Print out the data below. Do not alter a single line.

Stored data entries:
=== Section Start ===
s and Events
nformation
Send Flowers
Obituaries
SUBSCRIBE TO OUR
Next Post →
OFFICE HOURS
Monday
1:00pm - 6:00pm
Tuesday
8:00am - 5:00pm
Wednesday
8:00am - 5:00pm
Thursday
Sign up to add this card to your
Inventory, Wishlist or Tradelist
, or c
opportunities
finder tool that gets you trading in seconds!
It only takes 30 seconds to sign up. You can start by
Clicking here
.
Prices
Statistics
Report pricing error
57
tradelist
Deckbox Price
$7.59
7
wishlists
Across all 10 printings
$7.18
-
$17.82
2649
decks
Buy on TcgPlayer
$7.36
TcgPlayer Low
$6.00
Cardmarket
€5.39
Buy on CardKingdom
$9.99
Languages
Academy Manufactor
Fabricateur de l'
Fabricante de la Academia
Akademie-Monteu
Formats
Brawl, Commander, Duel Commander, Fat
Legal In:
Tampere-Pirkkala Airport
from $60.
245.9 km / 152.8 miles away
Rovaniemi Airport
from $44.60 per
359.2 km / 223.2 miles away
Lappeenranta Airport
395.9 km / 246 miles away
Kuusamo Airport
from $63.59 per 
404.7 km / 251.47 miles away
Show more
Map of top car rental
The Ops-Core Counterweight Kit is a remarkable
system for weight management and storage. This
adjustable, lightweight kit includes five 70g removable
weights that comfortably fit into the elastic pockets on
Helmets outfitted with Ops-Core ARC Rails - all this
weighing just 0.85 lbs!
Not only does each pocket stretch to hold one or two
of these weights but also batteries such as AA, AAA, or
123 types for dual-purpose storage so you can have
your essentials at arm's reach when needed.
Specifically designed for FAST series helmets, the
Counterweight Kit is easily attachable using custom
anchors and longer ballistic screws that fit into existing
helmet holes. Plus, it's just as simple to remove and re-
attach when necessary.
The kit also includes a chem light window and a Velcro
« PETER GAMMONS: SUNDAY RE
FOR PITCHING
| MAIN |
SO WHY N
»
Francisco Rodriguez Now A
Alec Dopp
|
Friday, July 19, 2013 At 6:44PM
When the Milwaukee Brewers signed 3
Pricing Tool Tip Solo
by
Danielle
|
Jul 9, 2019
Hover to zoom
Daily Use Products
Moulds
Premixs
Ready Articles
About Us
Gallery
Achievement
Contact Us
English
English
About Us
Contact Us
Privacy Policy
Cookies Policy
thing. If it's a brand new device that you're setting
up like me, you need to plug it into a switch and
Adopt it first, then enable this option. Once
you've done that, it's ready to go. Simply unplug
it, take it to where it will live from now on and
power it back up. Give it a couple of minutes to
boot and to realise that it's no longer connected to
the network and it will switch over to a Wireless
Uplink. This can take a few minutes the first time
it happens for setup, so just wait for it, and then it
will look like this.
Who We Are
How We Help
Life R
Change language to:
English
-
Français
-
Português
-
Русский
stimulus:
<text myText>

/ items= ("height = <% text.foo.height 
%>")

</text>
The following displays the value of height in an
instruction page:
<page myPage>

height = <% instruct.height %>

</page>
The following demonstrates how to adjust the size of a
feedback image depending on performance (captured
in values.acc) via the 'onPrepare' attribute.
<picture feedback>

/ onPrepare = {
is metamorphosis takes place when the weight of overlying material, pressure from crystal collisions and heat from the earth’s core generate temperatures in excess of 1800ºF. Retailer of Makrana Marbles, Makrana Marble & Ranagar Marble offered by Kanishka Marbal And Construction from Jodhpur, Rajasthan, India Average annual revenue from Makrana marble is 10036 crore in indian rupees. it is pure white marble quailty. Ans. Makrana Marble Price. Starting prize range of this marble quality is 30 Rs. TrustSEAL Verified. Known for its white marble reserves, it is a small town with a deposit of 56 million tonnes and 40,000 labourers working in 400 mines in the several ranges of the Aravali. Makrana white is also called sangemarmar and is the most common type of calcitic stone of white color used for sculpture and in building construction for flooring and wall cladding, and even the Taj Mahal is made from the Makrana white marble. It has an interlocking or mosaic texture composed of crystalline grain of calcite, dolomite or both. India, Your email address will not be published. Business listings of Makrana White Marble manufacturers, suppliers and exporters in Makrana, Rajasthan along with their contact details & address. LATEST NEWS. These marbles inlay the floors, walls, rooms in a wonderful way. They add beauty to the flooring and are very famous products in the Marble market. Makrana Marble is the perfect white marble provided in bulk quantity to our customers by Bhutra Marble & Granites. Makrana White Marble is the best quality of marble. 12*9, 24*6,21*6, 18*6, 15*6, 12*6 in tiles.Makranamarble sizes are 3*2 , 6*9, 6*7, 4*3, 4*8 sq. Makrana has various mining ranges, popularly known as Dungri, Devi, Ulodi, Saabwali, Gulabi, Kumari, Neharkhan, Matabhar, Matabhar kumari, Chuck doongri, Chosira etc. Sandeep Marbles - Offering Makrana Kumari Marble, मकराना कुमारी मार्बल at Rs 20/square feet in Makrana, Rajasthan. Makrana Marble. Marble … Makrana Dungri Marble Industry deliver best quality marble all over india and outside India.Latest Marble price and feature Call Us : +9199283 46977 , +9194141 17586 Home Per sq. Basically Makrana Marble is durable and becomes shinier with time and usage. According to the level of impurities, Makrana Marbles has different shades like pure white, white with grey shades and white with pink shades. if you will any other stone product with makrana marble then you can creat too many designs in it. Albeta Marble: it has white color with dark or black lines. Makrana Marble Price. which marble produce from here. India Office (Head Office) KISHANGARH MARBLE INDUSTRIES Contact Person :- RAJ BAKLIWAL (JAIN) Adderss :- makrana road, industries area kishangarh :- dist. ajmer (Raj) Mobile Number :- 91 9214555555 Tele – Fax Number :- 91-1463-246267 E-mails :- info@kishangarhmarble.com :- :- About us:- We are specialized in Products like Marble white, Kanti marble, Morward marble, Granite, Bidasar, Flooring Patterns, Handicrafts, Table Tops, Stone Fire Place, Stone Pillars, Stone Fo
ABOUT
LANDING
=== Section End ===
▶ YOUR SOLUTION:
s and Events
nformation
Send Flowers
Obituaries
SUBSCRIBE TO OUR
Next Post →
OFFICE HOURS
Monday
1:00pm - 6:00pm
Tuesday
8:00am - 5:00pm
Wednesday
8:00am - 5:00pm
Thursday
Sign up to add this card to your
Inventory, Wishlist or Tradelist
, or c
opportunities
finder tool that gets you trading in seconds!
It only takes 30 seconds to sign up. You can start by
Clicking here
.
Prices
Statistics
Report pricing error
57
tradelist
Deckbox Price
$7.59
7
wishlists
Across all 10 printings
$7.18
-
$17.82
2649
decks
Buy on TcgPlayer
$7.36
TcgPlayer Low
$6.00
Cardmarket
€5.39
Buy on CardKingdom
$9.99
Languages
Academy Manufactor
Fabricateur de l'
Fabricante de la Academia
Akademie-Monteu
Formats
Brawl, Commander, Duel Commander, Fat
Legal In:
Tampere-Pirkkala Airport
from $60.
245.9 km / 152.8 miles away
Rovaniemi Airport
from $44.60 per
359.2 km / 223.2 miles away
Lappeenranta Airport
395.9 km / 246 miles away
Kuusamo Airport
from $63.59 per 
404.7 km / 251.47 miles away
Show more
Map of top car rental
The Ops-Core Counterweight Kit is a remarkable
system for weight management and storage. This
adjustable, lightweight kit includes five 70g removable
weights that comfortably fit into the elastic pockets on
Helmets outfitted with Ops-Core ARC Rails - all this
weighing just 0.85 lbs!
Not only does each pocket stretch to hold one or two
of these weights but also batteries such as AA, AAA, or
123 types for dual-purpose storage so you can have
your essentials at arm's reach when needed.
Specifically designed for FAST series helmets, the
Counterweight Kit is easily attachable using custom
anchors and longer ballistic screws that fit into existing
helmet holes. Plus, it's just as simple to remove and re-
attach when necessary.
The kit also includes a chem light window and a Velcro
« PETER GAMMONS: SUNDAY RE
FOR PITCHING
| MAIN |
SO WHY N
»
Francisco Rodriguez Now A
Alec Dopp
|
Friday, July 19, 2013 At 6:44PM
When the Milwaukee Brewers signed 3
Pricing Tool Tip Solo
by
Danielle
|
Jul 9, 2019
Hover to zoom
Daily Use Products
Moulds
Premixs
Ready Articles
About Us
Gallery
Achievement
Contact Us
English
English
About Us
Contact Us
Privacy Policy
Cookies Policy
thing. If it's a brand new device that you're setting
up like me, you need to plug it into a switch and
Adopt it first, then enable this option. Once
you've done that, it's ready to go. Simply unplug
it, take it to where it will live from now on and
power it back up. Give it a couple of minutes to
boot and to realise that it's no longer connected to
the network and it will switch over to a Wireless
Uplink. This can take a few minutes the first time
it happens for setup, so just wait for it, and then it
will look like this.
Who We Are
How We Help
Life R
Change language to:
English
-
Français
-
Português
-
Русский
stimulus:
<text myText>

/ items= ("height = <% text.foo.height 
%>")

</text>
The following displays the value of height in an
instruction page:
<page myPage>

height = <% instruct.height %>

</page>
The following demonstrates how to adjust the size of a
feedback image depending on performance (captured
in values.acc) via the 'onPrepare' attribute.
<picture feedback>

/ onPrepare = {
is metamorphosis takes place when the weight of overlying material, pressure from crystal collisions and heat from the earth’s core generate temperatures in excess of 1800ºF. Retailer of Makrana Marbles, Makrana Marble & Ranagar Marble offered by Kanishka Marbal And Construction from Jodhpur, Rajasthan, India Average annual revenue from Makrana marble is 10036 crore in indian rupees. it is pure white marble quailty. Ans. Makrana Marble Price. Starting prize range of this marble quality is 30 Rs. TrustSEAL Verified. Known for its white marble reserves, it is a small town with a deposit of 56 million tonnes and 40,000 labourers working in 400 mines in the several ranges of the Aravali. Makrana white is also called sangemarmar and is the most common type of calcitic stone of white color used for sculpture and in building construction for flooring and wall cladding, and even the Taj Mahal is made from the Makrana white marble. It has an interlocking or mosaic texture composed of crystalline grain of calcite, dolomite or both. India, Your email address will not be published. Business listings of Makrana White Marble manufacturers, suppliers and exporters in Makrana, Rajasthan along with their contact details & address. LATEST NEWS. These marbles inlay the floors, walls, rooms in a wonderful way. They add beauty to the flooring and are very famous products in the Marble market. Makrana Marble is the perfect white marble provided in bulk quantity to our customers by Bhutra Marble & Granites. Makrana White Marble is the best quality of marble. 12*9, 24*6,21*6, 18*6, 15*6, 12*6 in tiles.Makranamarble sizes are 3*2 , 6*9, 6*7, 4*3, 4*8 sq. Makrana has various mining ranges, popularly known as Dungri, Devi, Ulodi, Saabwali, Gulabi, Kumari, Neharkhan, Matabhar, Matabhar kumari, Chuck doongri, Chosira etc. Sandeep Marbles - Offering Makrana Kumari Marble, मकराना कुमारी मार्बल at Rs 20/square feet in Makrana, Rajasthan. Makrana Marble. Marble … Makrana Dungri Marble Industry deliver best quality marble all over india and outside India.Latest Marble price and feature Call Us : +9199283 46977 , +9194141 17586 Home Per sq. Basically Makrana Marble is durable and becomes shinier with time and usage. According to the level of impurities, Makrana Marbles has different shades like pure white, white with grey shades and white with pink shades. if you will any other stone product with makrana marble then you can creat too many designs in it. Albeta Marble: it has white color with dark or black lines. Makrana Marble Price. which marble produce from here. India Office (Head Office) KISHANGARH MARBLE INDUSTRIES Contact Person :- RAJ BAKLIWAL (JAIN) Adderss :- makrana road, industries area kishangarh :- dist. ajmer (Raj) Mobile Number :- 91 9214555555 Tele – Fax Number :- 91-1463-246267 E-mails :- info@kishangarhmarble.com :- :- About us:- We are specialized in Products like Marble white, Kanti marble, Morward marble, Granite, Bidasar, Flooring Patterns, Handicrafts, Table Tops, Stone Fire Place, Stone Pillars, Stone Fo
ABOUT
LANDING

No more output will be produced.